RFR: 8277204: Implementation of JEP 8264130: PAC-RET protection for Linux/AArch64 [v8]

Andrew Haley aph at openjdk.java.net
Thu Dec 9 17:16:20 UTC 2021


On Thu, 2 Dec 2021 09:20:53 GMT, Alan Hayward <duke at openjdk.java.net> wrote:

>> PAC is an optional feature in AArch64 8.3 and is compulsory in v9. One
>> of its uses is to protect against ROP based attacks. This is done by
>> signing the Link Register whenever it is stored on the stack, and
>> authenticating the value when it is loaded back from the stack. If an
>> attacker were to try to change control flow by editing the stack then
>> the authentication check of the Link Register will fail, causing a
>> segfault when the function returns.
>> 
>> On a system with PAC enabled, it is expected that all applications will
>> be compiled with ROP protection.
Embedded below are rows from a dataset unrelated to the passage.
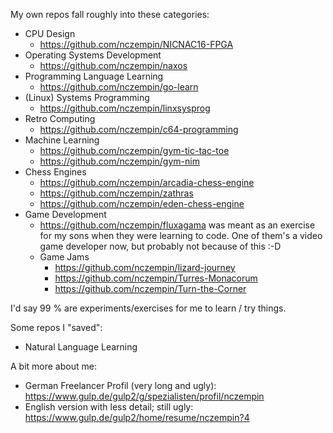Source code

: My own repos fall roughly into these categories:
- CPU Design
  - https://github.com/nczempin/NICNAC16-FPGA
- Operating Systems Development
  - https://github.com/nczempin/naxos
- Programming Language Learning
  - https://github.com/nczempin/go-learn
- (Linux) Systems Programming
  - https://github.com/nczempin/linxsysprog
- Retro Computing
  - https://github.com/nczempin/c64-programming
- Machine Learning
  - https://github.com/nczempin/gym-tic-tac-toe
  - https://github.com/nczempin/gym-nim
- Chess Engines
  - https://github.com/nczempin/arcadia-chess-engine
  - https://github.com/nczempin/zathras
  - https://github.com/nczempin/eden-chess-engine
- Game Development
  - https://github.com/nczempin/fluxagama was meant as an exercise for my sons when they were learning to code. One of them's a video game developer now, but probably not because of this :-D
  - Game Jams
    - https://github.com/nczempin/lizard-journey
    - https://github.com/nczempin/Turres-Monacorum
    - https://github.com/nczempin/Turn-the-Corner
 

I'd say 99 % are experiments/exercises for me to learn / try things.

Some repos I "saved":
- Natural Language Learning

A bit more about me:
- German Freelancer Profil (very long and ugly): https://www.gulp.de/gulp2/g/spezialisten/profil/nczempin
- English version with less detail; still ugly: https://www.gulp.de/gulp2/home/resume/nczempin?4
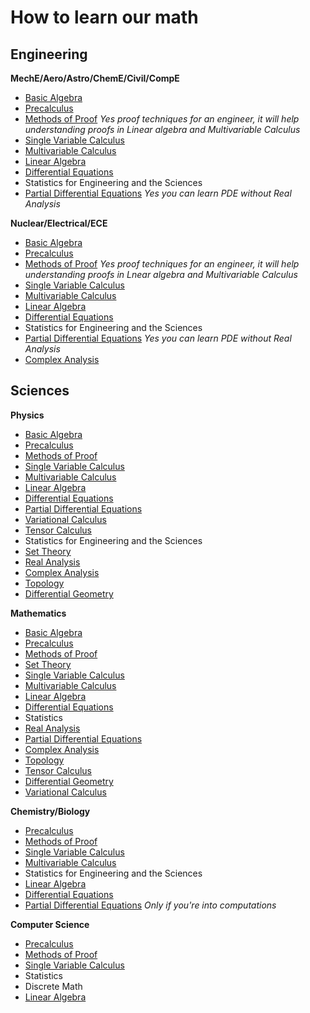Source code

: # How to learn our math

## Engineering

**MechE/Aero/Astro/ChemE/Civil/CompE**

- [Basic Algebra](/Math/BasicAlgebra.md)
- [Precalculus](https://www.reddit.com/r/bibliographies/comments/ajm97d/precalculus/)
- [Methods of Proof](https://www.reddit.com/r/bibliographies/comments/ajq34w/proof_techniques/) *Yes proof techniques for an engineer, it will help understanding proofs in Linear algebra and Multivariable Calculus*
- [Single Variable Calculus](https://www.reddit.com/r/bibliographies/comments/ajm86t/singlevariable_calculus/)
- [Multivariable Calculus](https://www.reddit.com/r/bibliographies/comments/ak9let/multivariable_calculus/)
- [Linear Algebra](https://old.reddit.com/r/bibliographies/comments/akgoky/linear_algebra/)
- [Differential Equations](https://old.reddit.com/r/bibliographies/comments/akgt8r/differential_equations/)
- Statistics for Engineering and the Sciences
- [Partial Differential Equations](https://old.reddit.com/r/bibliographies/comments/akgtbv/partial_differential_equations/) *Yes you can learn PDE without Real Analysis*


**Nuclear/Electrical/ECE**

- [Basic Algebra](/Math/BasicAlgebra.md)
- [Precalculus](https://www.reddit.com/r/bibliographies/comments/ajm97d/precalculus/)
- [Methods of Proof](https://www.reddit.com/r/bibliographies/comments/ajq34w/proof_techniques/) *Yes proof techniques for an engineer, it will help understanding proofs in Lnear algebra and Multivariable Calculus*
- [Single Variable Calculus](https://www.reddit.com/r/bibliographies/comments/ajm86t/singlevariable_calculus/)
- [Multivariable Calculus](https://www.reddit.com/r/bibliographies/comments/ak9let/multivariable_calculus/)
- [Linear Algebra](https://old.reddit.com/r/bibliographies/comments/akgoky/linear_algebra/)
- [Differential Equations](https://old.reddit.com/r/bibliographies/comments/akgt8r/differential_equations/)
- Statistics for Engineering and the Sciences
- [Partial Differential Equations](https://old.reddit.com/r/bibliographies/comments/akgtbv/partial_differential_equations/) *Yes you can learn PDE without Real Analysis*
- [Complex Analysis](https://old.reddit.com/r/bibliographies/comments/axuhxy/complex_analysis/)



## Sciences

**Physics**

- [Basic Algebra](https://www.reddit.com/r/bibliographies/comments/ajm8wi/basic_algebra/)
- [Precalculus](https://www.reddit.com/r/bibliographies/comments/ajm97d/precalculus/)
- [Methods of Proof](https://www.reddit.com/r/bibliographies/comments/ajq34w/proof_techniques/)
- [Single Variable Calculus](https://www.reddit.com/r/bibliographies/comments/ajm86t/singlevariable_calculus/)
- [Multivariable Calculus](https://www.reddit.com/r/bibliographies/comments/ak9let/multivariable_calculus/)
- [Linear Algebra](https://old.reddit.com/r/bibliographies/comments/akgoky/linear_algebra/)
- [Differential Equations](https://old.reddit.com/r/bibliographies/comments/akgt8r/differential_equations/)
- [Partial Differential Equations](https://old.reddit.com/r/bibliographies/comments/akgtbv/partial_differential_equations/)
- [Variational Calculus](https://old.reddit.com/r/bibliographies/comments/akgu7e/variational_calculus/)
- [Tensor Calculus](https://old.reddit.com/r/bibliographies/comments/e3csw3/tensor_calculus/)
- Statistics for Engineering and the Sciences
- [Set Theory](https://old.reddit.com/r/bibliographies/comments/aljhaw/set_theory/)
- [Real Analysis](https://old.reddit.com/r/bibliographies/comments/axuhu3/real_analysis/)
- [Complex Analysis](https://old.reddit.com/r/bibliographies/comments/axuhxy/complex_analysis/)
- [Topology](https://old.reddit.com/r/bibliographies/comments/akguwi/topology/)
- [Differential Geometry](https://old.reddit.com/r/bibliographies/comments/akguun/differential_geometry/)

**Mathematics**

- [Basic Algebra](https://www.reddit.com/r/bibliographies/comments/ajm8wi/basic_algebra/)
- [Precalculus](https://www.reddit.com/r/bibliographies/comments/ajm97d/precalculus/)
- [Methods of Proof](https://www.reddit.com/r/bibliographies/comments/ajq34w/proof_techniques/)
- [Set Theory](https://old.reddit.com/r/bibliographies/comments/aljhaw/set_theory/)
- [Single Variable Calculus](https://www.reddit.com/r/bibliographies/comments/ajm86t/singlevariable_calculus/)
- [Multivariable Calculus](https://www.reddit.com/r/bibliographies/comments/ak9let/multivariable_calculus/)
- [Linear Algebra](https://old.reddit.com/r/bibliographies/comments/akgoky/linear_algebra/)
- [Differential Equations](https://old.reddit.com/r/bibliographies/comments/akgt8r/differential_equations/)
- Statistics
- [Real Analysis](https://old.reddit.com/r/bibliographies/comments/axuhu3/real_analysis/)
- [Partial Differential Equations](https://old.reddit.com/r/bibliographies/comments/akgtbv/partial_differential_equations/)
- [Complex Analysis](https://old.reddit.com/r/bibliographies/comments/axuhxy/complex_analysis/)
- [Topology](https://old.reddit.com/r/bibliographies/comments/akguwi/topology/)
- [Tensor Calculus](https://old.reddit.com/r/bibliographies/comments/e3csw3/tensor_calculus/)
- [Differential Geometry](https://old.reddit.com/r/bibliographies/comments/akguun/differential_geometry/)
- [Variational Calculus](https://old.reddit.com/r/bibliographies/comments/akgu7e/variational_calculus/)

**Chemistry/Biology**

- [Precalculus](https://www.reddit.com/r/bibliographies/comments/ajm97d/precalculus/)
- [Methods of Proof](https://www.reddit.com/r/bibliographies/comments/ajq34w/proof_techniques/)
- [Single Variable Calculus](https://www.reddit.com/r/bibliographies/comments/ajm86t/singlevariable_calculus/)
- [Multivariable Calculus](https://www.reddit.com/r/bibliographies/comments/ak9let/multivariable_calculus/)
- Statistics for Engineering and the Sciences
- [Linear Algebra](https://old.reddit.com/r/bibliographies/comments/akgoky/linear_algebra/)
- [Differential Equations](https://old.reddit.com/r/bibliographies/comments/akgt8r/differential_equations/)
- [Partial Differential Equations](https://old.reddit.com/r/bibliographies/comments/akgtbv/partial_differential_equations/) *Only if you're into computations*

**Computer Science**

- [Precalculus](https://www.reddit.com/r/bibliographies/comments/ajm97d/precalculus/)
- [Methods of Proof](https://www.reddit.com/r/bibliographies/comments/ajq34w/proof_techniques/)
- [Single Variable Calculus](https://www.reddit.com/r/bibliographies/comments/ajm86t/singlevariable_calculus/)
- Statistics
- Discrete Math
- [Linear Algebra](https://old.reddit.com/r/bibliographies/comments/akgoky/linear_algebra/)
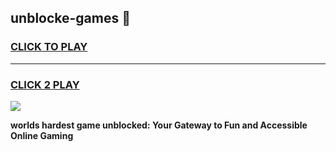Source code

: 
## unblocke-games 👋
<h3>
<a href="https://premium.freeplayer.one?title=unblocke-games&ref=14F">CLICK TO PLAY</a></h3>
<hr>

<h3>
<a href="https://premium.freeplayer.one?title=unblocke-games&ref=14F">CLICK 2 PLAY</a>
  
</h3>

<a href="https://premium.freeplayer.one?title=unblocke-games&ref=12F/"><img src="https://clearcache.store/games.png"></a>


**worlds hardest game unblocked: Your Gateway to Fun and Accessible Online Gaming**
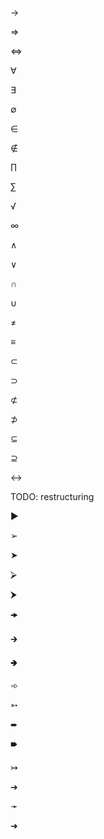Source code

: →

⇒

⇔

∀

∃

∅

∈

∉

∏

∑

√

∞

∧

∨

∩

∪

≠

≡

⊂

⊃

⊄

⊅

⊆

⊇

↔

TODO: restructuring

►

➢

➤

⮚

⮞

🠞

🡲

🢂

➾

➳

➨

🠶

↣

➔

➛

➜
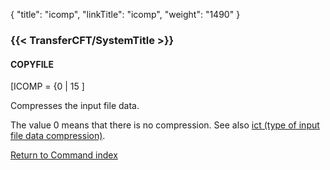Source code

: {
    "title": "icomp",
    "linkTitle": "icomp",
    "weight": "1490"
}<span id="icomp"></span>

### {{< TransferCFT/SystemTitle  >}}

#### COPYFILE

[ICOMP = {<span class="underline">0</span> &#124; 15 ]

Compresses the input file data.

The value 0 means that there is no compression. See also [ict (type of input file data compression)](../ict).

[Return to Command index](../../)

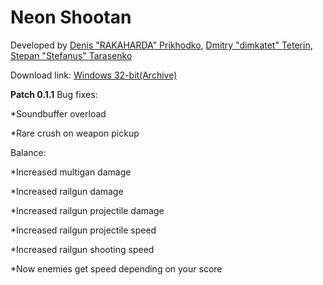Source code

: # Neon Shootan

Developed by [Denis "RAKAHARDA" Prikhodko](https://github.com/rakaharda), [Dmitry "dimkatet" Teterin](https://github.com/dimkatet),
[Stepan "Stefanus" Tarasenko](https://github.com/Stepan-T-99)

Download link: [Windows 32-bit(Archive)](https://yadi.sk/d/2C8eQLd9fFiRgg)

**Patch 0.1.1**
Bug fixes:

*Soundbuffer overload

*Rare crush on weapon pickup

Balance:

*Increased multigan damage

*Increased railgun damage

*Increased railgun projectile damage

*Increased railgun projectile speed

*Increased railgun shooting speed

*Now enemies get speed depending on your score
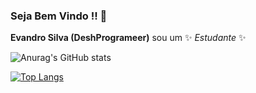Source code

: ### Seja Bem Vindo !! 👋

**Evandro Silva (DeshProgrameer)** sou um ✨ _Estudante_ ✨ <!-- repository because its `README.md` (this file) appears on your GitHub profile.-->


![Anurag's GitHub stats](https://github-readme-stats.vercel.app/api?username=DeshProgrameer&show_icons=true&theme=radical)








[![Top Langs](https://github-readme-stats.vercel.app/api/top-langs/?username=DeshProgrameer&layout=pie)](https://github.com/anuraghazra/github-readme-stats)











<!--Here are some ideas to get you started:<!--

- 🔭 I’m currently working on ...
- 🌱 I’m currently learning ...
- 👯 I’m looking to collaborate on ...
- 🤔 I’m looking for help with ...
- 💬 Ask me about ...
- 📫 How to reach me: ...
- 😄 Pronouns: ...
- ⚡ Fun fact: ...
-->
Fedora 33 and upwards already provide
>> this. By compiling for ARMv8.0, GCC and LLVM will only use the set of
>> PAC instructions that exist in the NOP space - on hardware without PAC,
>> these instructions act as NOPs, allowing backward compatibility for
>> negligible performance cost (2 NOPs per non-leaf function).
>> 
>> Hardware is currently limited to the Apple M1 MacBooks. All testing has
>> been done within a Fedora Docker image. A run of SpecJVM showed no
>> difference to that of noise - which was surprising.
>> 
>> The most important part of this patch is simply compiling using branch
>> protection provided by GCC/LLVM. This protects all C++ code from being
>> used in ROP attacks, removing all static ROP gadgets from use.
>> 
>> The remainder of the patch adds ROP protection to runtime generated
>> code, in both stubs and compiled Java code. Attacks here are much harder
>> as ROP gadgets must be found dynamically at runtime. If/when AOT
>> compilation is added to JDK, then all stubs and compiled Java will be
>> susceptible ROP gadgets being found by static analysis and therefore
>> potentially as vulnerable as C++ code.
>> 
>> There are a number of places where the VM changes control flow by
>> rewriting the stack or otherwise. I’ve done some analysis as to how
>> these could also be used for attacks (which I didn’t want to post here).
>> These areas can be protected ensuring the pointers to various stubs and
>> entry points are stored in memory as signed pointers. These changes are
>> simple to make (they can be reduced to a type change in common code and
>> a few addition sign/auth calls in the backend), but there a lot of them
>> and the total code change is fairly large. I’m happy to provide a few
>> work in progress patches.
>> 
>> In order to match the security benefits of the Apple Arm64e ABI across
>> the whole of JDK, then all the changes mentioned above would be
>> required.
>
> Alan Hayward has updated the pull request incrementally with one additional commit since the last revision:
> 
>   Fix up UseROPProtection flag

make/autoconf/flags-cflags.m4 line 902:

> 900:   BRANCH_PROTECTION_CFLAGS=""
> 901:   UTIL_ARG_ENABLE(NAME: branch-protection, DEFAULT: auto,
> 902:       RESULT: USE_BRANCH_PROTECTION, AVAILABLE: $BRANCH_PROTECTION_AVAILABLE,

What exactly is going on here? Is it that if the host compiler has "branch protection" supported, we will build with it on by default? if so, no, we don't want to do that. For now, branch protection should be an explicit opt in.